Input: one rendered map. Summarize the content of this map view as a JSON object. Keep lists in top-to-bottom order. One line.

=-=-=-=-=

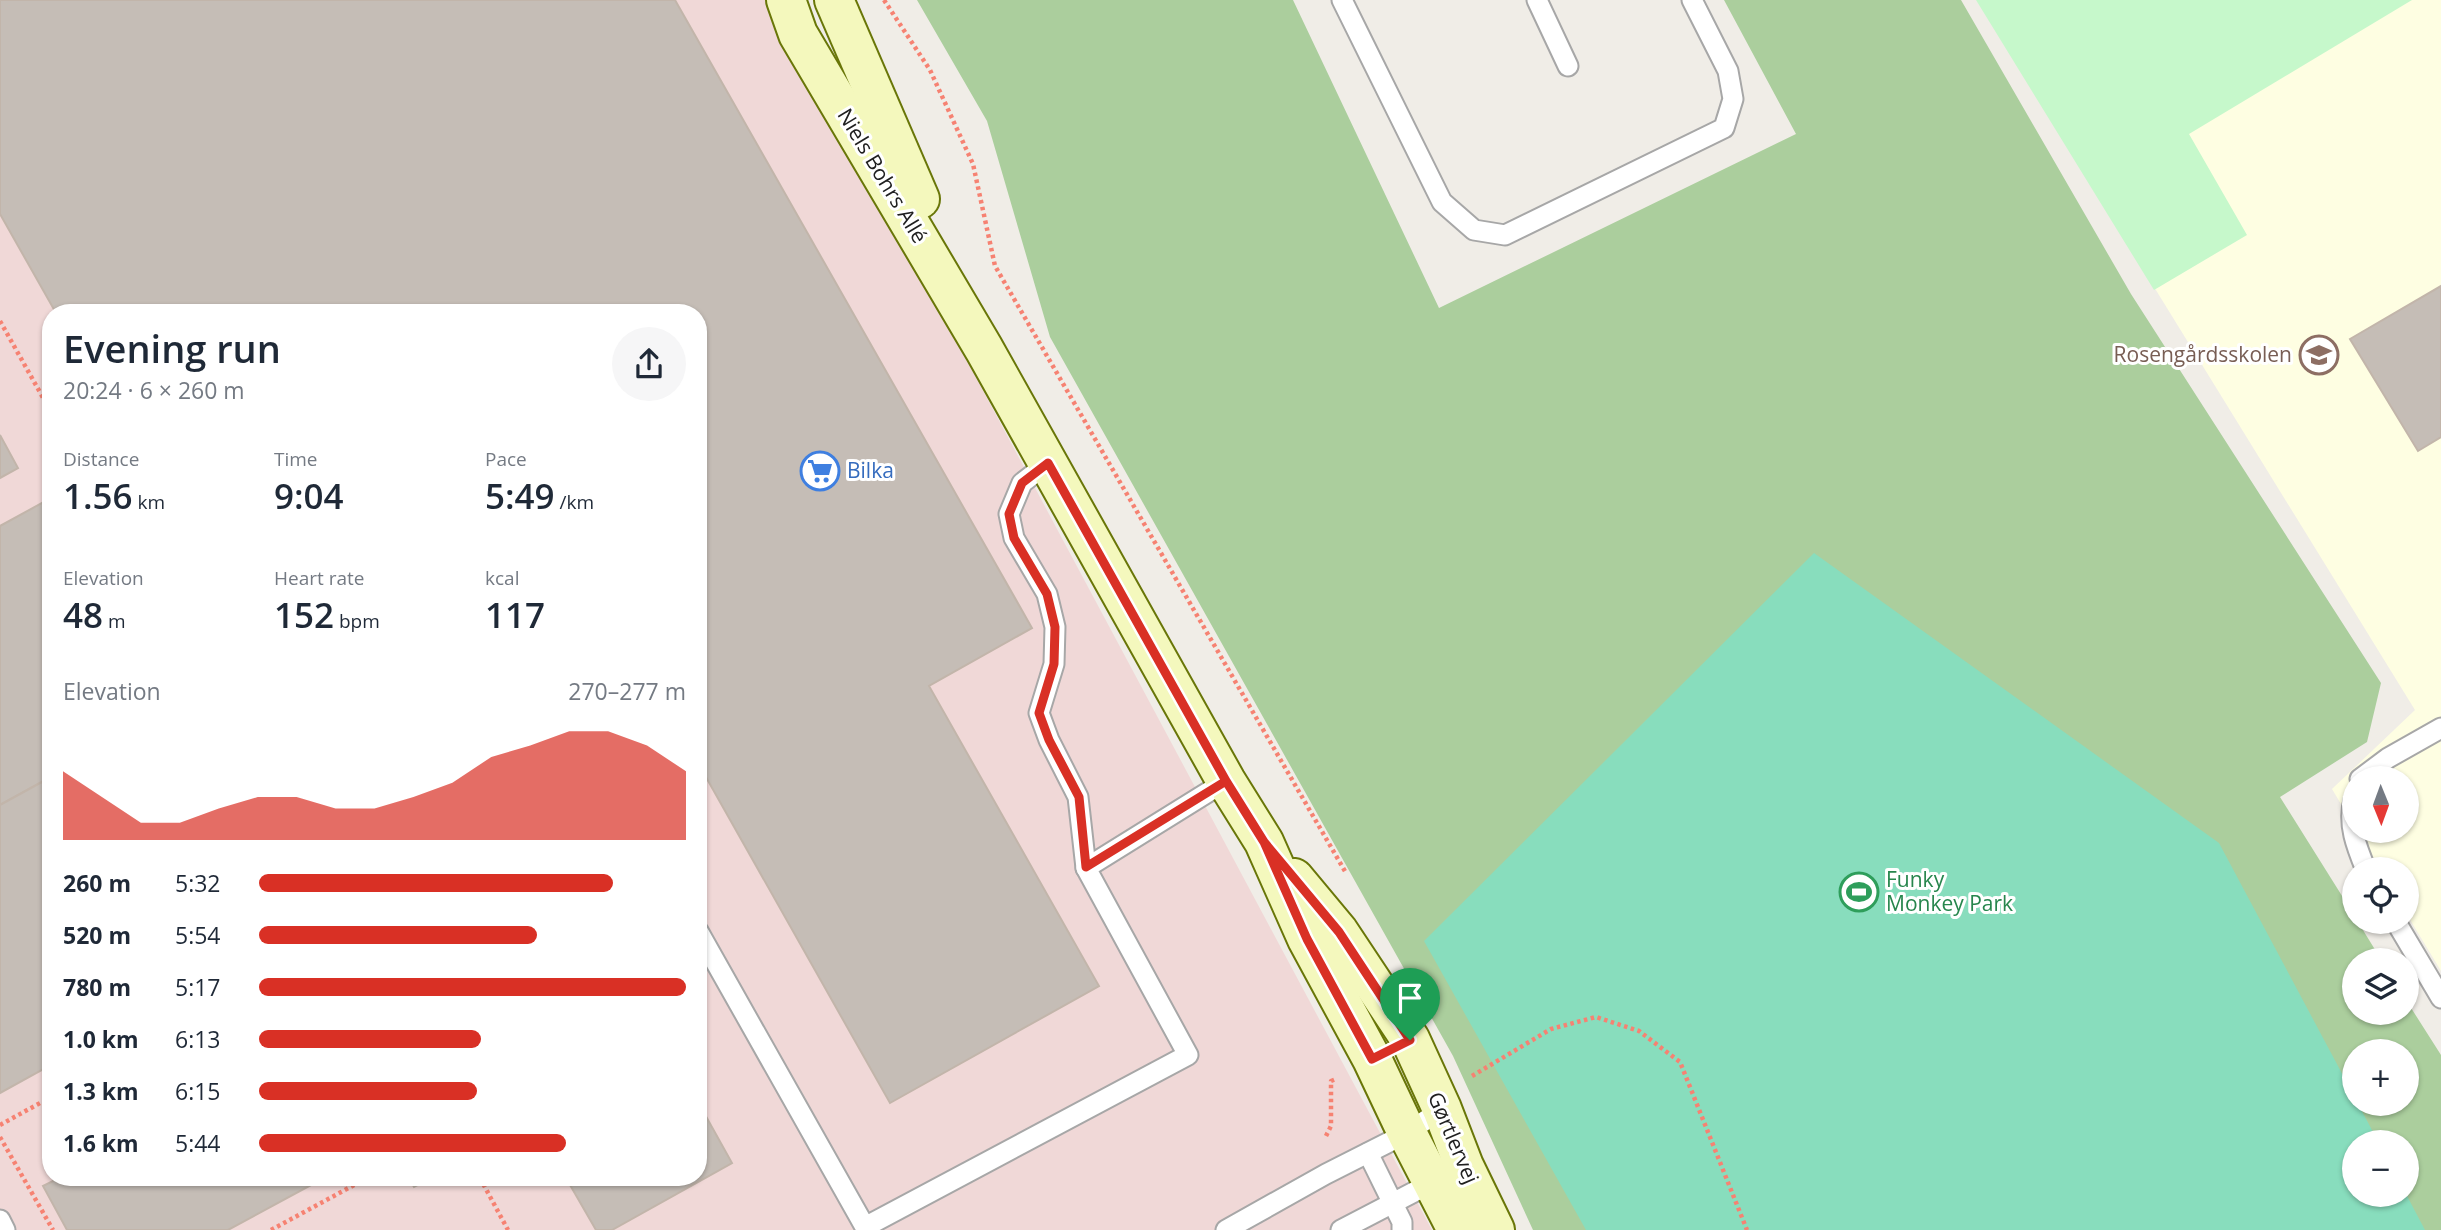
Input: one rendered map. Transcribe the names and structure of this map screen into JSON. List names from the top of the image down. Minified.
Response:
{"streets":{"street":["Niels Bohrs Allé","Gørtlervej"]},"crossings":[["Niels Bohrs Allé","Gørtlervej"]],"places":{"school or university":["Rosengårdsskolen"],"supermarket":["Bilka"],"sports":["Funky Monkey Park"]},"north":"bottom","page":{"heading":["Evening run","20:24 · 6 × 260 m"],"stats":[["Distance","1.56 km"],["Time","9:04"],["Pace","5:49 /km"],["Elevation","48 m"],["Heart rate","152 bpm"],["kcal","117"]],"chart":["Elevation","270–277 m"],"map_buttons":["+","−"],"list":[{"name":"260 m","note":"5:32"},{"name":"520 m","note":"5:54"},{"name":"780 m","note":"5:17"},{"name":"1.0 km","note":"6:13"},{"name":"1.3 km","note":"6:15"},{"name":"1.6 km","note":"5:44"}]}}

=-=-=-=-=

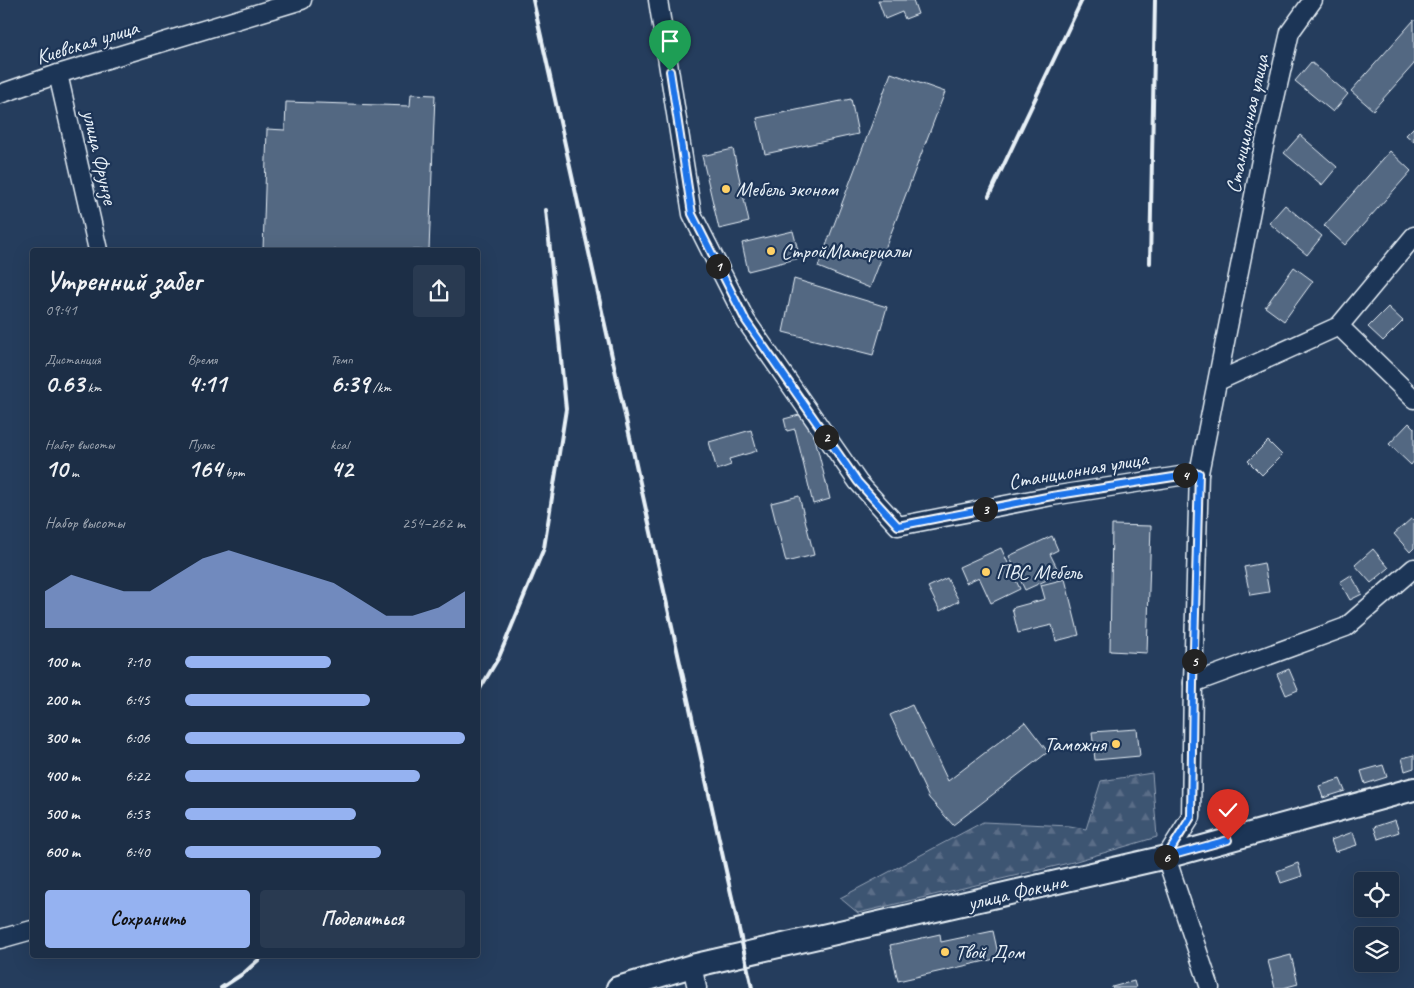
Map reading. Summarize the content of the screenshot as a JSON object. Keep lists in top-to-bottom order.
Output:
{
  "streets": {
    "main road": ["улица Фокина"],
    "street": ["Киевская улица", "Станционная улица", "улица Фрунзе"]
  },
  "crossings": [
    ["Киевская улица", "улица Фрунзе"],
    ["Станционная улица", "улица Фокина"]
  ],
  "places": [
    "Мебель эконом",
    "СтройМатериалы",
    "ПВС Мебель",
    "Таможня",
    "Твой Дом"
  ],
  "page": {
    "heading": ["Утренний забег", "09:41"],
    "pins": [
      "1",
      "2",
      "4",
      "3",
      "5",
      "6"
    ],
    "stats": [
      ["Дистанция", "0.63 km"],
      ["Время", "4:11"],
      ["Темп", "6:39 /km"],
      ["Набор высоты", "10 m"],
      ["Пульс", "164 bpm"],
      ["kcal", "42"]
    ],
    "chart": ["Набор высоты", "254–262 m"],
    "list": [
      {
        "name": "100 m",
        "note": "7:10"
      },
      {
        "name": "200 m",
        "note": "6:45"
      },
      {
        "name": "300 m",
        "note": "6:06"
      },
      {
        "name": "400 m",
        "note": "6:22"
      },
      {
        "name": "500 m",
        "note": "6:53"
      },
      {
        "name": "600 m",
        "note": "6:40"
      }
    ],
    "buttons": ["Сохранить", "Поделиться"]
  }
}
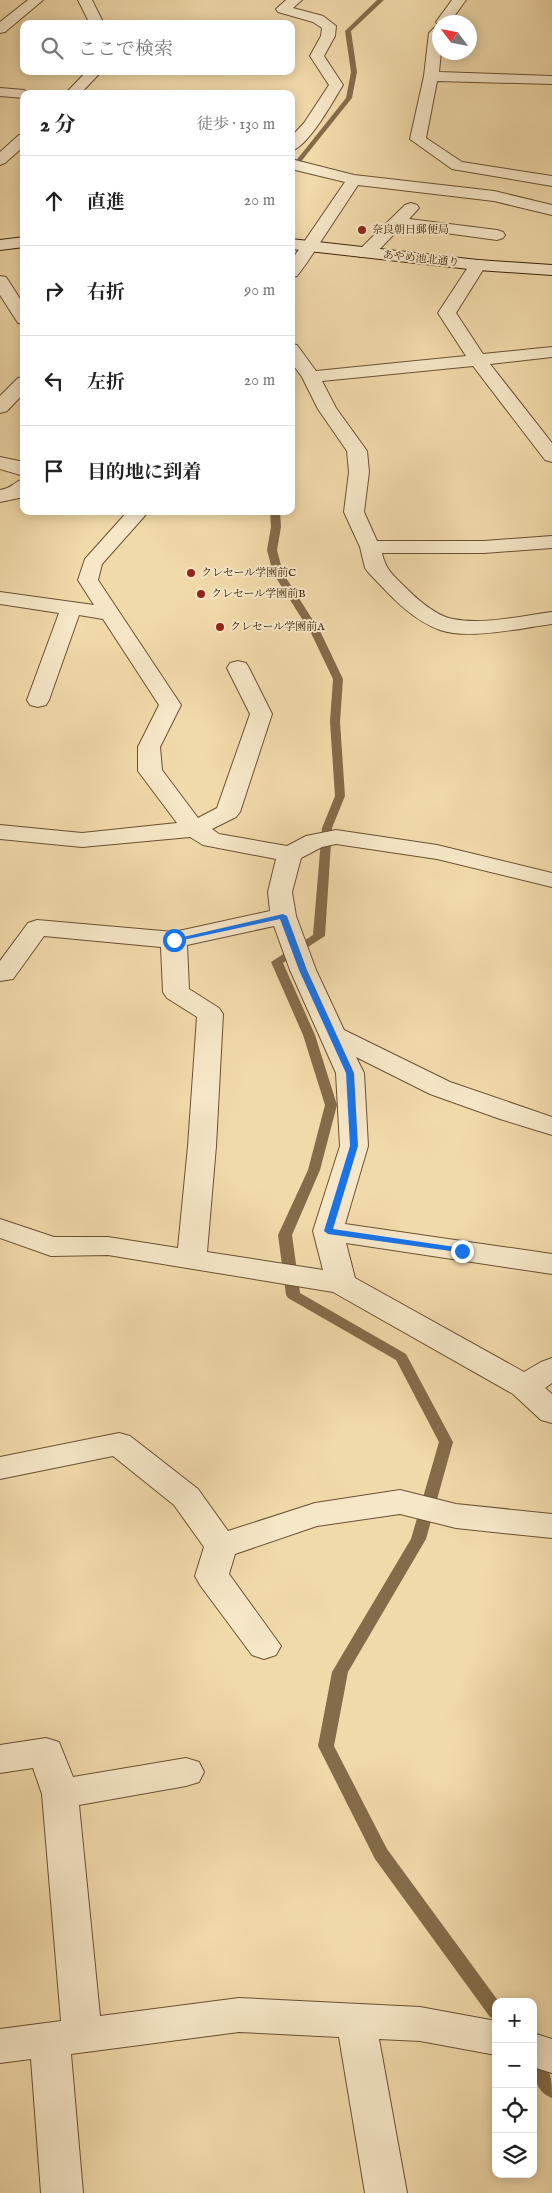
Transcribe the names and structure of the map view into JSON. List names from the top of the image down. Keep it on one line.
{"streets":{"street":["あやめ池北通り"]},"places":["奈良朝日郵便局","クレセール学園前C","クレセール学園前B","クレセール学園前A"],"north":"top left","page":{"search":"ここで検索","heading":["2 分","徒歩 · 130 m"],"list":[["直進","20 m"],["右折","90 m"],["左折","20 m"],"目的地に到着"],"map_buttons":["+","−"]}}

=-=-=-=-=

Problem details: Return the number of lines in the data above that include the word "order", and nothing else.

Solution: 2